• **What needs to be done**: Below are the records; reproduce all of them exactly but without any images.

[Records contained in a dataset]
'''

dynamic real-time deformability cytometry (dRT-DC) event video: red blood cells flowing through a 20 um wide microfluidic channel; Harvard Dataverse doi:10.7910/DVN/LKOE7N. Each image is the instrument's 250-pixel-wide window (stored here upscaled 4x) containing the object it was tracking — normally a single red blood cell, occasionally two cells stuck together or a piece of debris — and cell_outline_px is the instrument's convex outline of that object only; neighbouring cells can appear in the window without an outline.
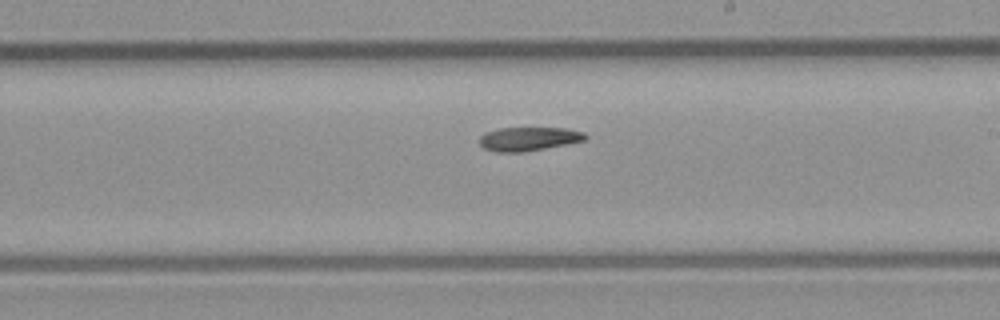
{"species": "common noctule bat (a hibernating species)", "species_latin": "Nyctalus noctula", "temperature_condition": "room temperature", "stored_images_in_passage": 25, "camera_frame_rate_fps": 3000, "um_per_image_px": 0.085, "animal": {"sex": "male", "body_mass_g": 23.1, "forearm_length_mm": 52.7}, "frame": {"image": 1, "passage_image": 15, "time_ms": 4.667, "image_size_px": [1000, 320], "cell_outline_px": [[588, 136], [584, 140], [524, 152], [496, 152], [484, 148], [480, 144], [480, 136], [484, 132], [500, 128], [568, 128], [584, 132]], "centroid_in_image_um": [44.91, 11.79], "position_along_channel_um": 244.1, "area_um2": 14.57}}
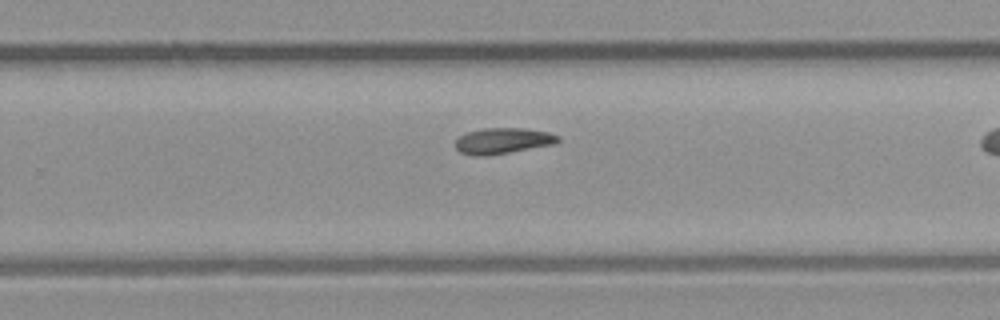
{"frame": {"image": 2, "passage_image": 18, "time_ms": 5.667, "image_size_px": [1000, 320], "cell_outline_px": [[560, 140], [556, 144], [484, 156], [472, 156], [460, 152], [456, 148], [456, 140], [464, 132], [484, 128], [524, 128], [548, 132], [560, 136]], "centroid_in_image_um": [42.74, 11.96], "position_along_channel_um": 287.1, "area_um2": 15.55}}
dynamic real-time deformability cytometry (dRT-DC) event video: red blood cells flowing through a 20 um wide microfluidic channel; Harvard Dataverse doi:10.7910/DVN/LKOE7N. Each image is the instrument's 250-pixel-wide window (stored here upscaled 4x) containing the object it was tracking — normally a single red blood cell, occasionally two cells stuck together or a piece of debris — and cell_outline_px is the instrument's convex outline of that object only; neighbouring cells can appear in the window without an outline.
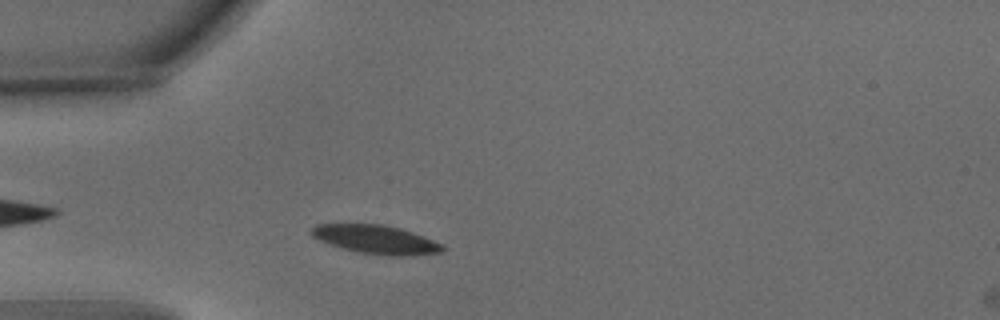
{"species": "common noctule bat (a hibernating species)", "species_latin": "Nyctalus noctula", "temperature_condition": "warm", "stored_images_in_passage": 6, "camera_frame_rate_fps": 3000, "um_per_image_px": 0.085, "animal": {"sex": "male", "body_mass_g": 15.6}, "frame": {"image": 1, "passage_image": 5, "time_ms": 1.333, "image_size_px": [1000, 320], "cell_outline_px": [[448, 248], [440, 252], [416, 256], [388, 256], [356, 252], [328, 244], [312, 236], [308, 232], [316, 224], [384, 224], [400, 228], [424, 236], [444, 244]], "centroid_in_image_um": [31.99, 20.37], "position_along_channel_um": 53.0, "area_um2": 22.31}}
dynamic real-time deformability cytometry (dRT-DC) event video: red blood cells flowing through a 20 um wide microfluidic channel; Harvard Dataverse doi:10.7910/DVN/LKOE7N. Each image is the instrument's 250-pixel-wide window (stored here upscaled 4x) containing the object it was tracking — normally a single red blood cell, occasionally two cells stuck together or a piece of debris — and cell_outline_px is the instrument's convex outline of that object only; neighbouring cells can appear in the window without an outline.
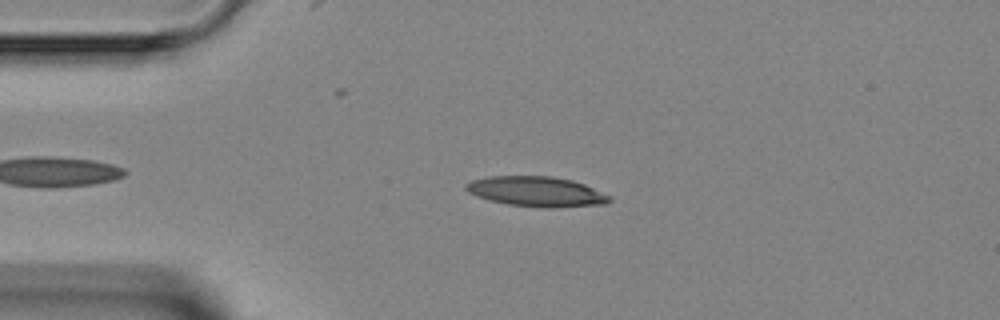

'''

• **Finished task**:
dynamic real-time deformability cytometry (dRT-DC) event video: red blood cells flowing through a 20 um wide microfluidic channel; Harvard Dataverse doi:10.7910/DVN/LKOE7N. Each image is the instrument's 250-pixel-wide window (stored here upscaled 4x) containing the object it was tracking — normally a single red blood cell, occasionally two cells stuck together or a piece of debris — and cell_outline_px is the instrument's convex outline of that object only; neighbouring cells can appear in the window without an outline.
{"species": "common noctule bat (a hibernating species)", "species_latin": "Nyctalus noctula", "temperature_condition": "room temperature", "stored_images_in_passage": 25, "camera_frame_rate_fps": 3000, "um_per_image_px": 0.085, "animal": {"sex": "male", "body_mass_g": 23.1, "forearm_length_mm": 52.7}, "frame": {"image": 1, "passage_image": 15, "time_ms": 4.667, "image_size_px": [1000, 320], "cell_outline_px": [[588, 136], [584, 140], [524, 152], [496, 152], [484, 148], [480, 144], [480, 136], [484, 132], [500, 128], [568, 128], [584, 132]], "centroid_in_image_um": [44.91, 11.79], "position_along_channel_um": 244.1, "area_um2": 14.57}}
{"frame": {"image": 2, "passage_image": 18, "time_ms": 5.667, "image_size_px": [1000, 320], "cell_outline_px": [[560, 140], [556, 144], [484, 156], [472, 156], [460, 152], [456, 148], [456, 140], [464, 132], [484, 128], [524, 128], [548, 132], [560, 136]], "centroid_in_image_um": [42.74, 11.96], "position_along_channel_um": 287.1, "area_um2": 15.55}}
dynamic real-time deformability cytometry (dRT-DC) event video: red blood cells flowing through a 20 um wide microfluidic channel; Harvard Dataverse doi:10.7910/DVN/LKOE7N. Each image is the instrument's 250-pixel-wide window (stored here upscaled 4x) containing the object it was tracking — normally a single red blood cell, occasionally two cells stuck together or a piece of debris — and cell_outline_px is the instrument's convex outline of that object only; neighbouring cells can appear in the window without an outline.
{"species": "common noctule bat (a hibernating species)", "species_latin": "Nyctalus noctula", "temperature_condition": "warm", "stored_images_in_passage": 6, "camera_frame_rate_fps": 3000, "um_per_image_px": 0.085, "animal": {"sex": "male", "body_mass_g": 15.6}, "frame": {"image": 1, "passage_image": 5, "time_ms": 1.333, "image_size_px": [1000, 320], "cell_outline_px": [[448, 248], [440, 252], [416, 256], [388, 256], [356, 252], [328, 244], [312, 236], [308, 232], [316, 224], [384, 224], [400, 228], [424, 236], [444, 244]], "centroid_in_image_um": [31.99, 20.37], "position_along_channel_um": 53.0, "area_um2": 22.31}}
dynamic real-time deformability cytometry (dRT-DC) event video: red blood cells flowing through a 20 um wide microfluidic channel; Harvard Dataverse doi:10.7910/DVN/LKOE7N. Each image is the instrument's 250-pixel-wide window (stored here upscaled 4x) containing the object it was tracking — normally a single red blood cell, occasionally two cells stuck together or a piece of debris — and cell_outline_px is the instrument's convex outline of that object only; neighbouring cells can appear in the window without an outline.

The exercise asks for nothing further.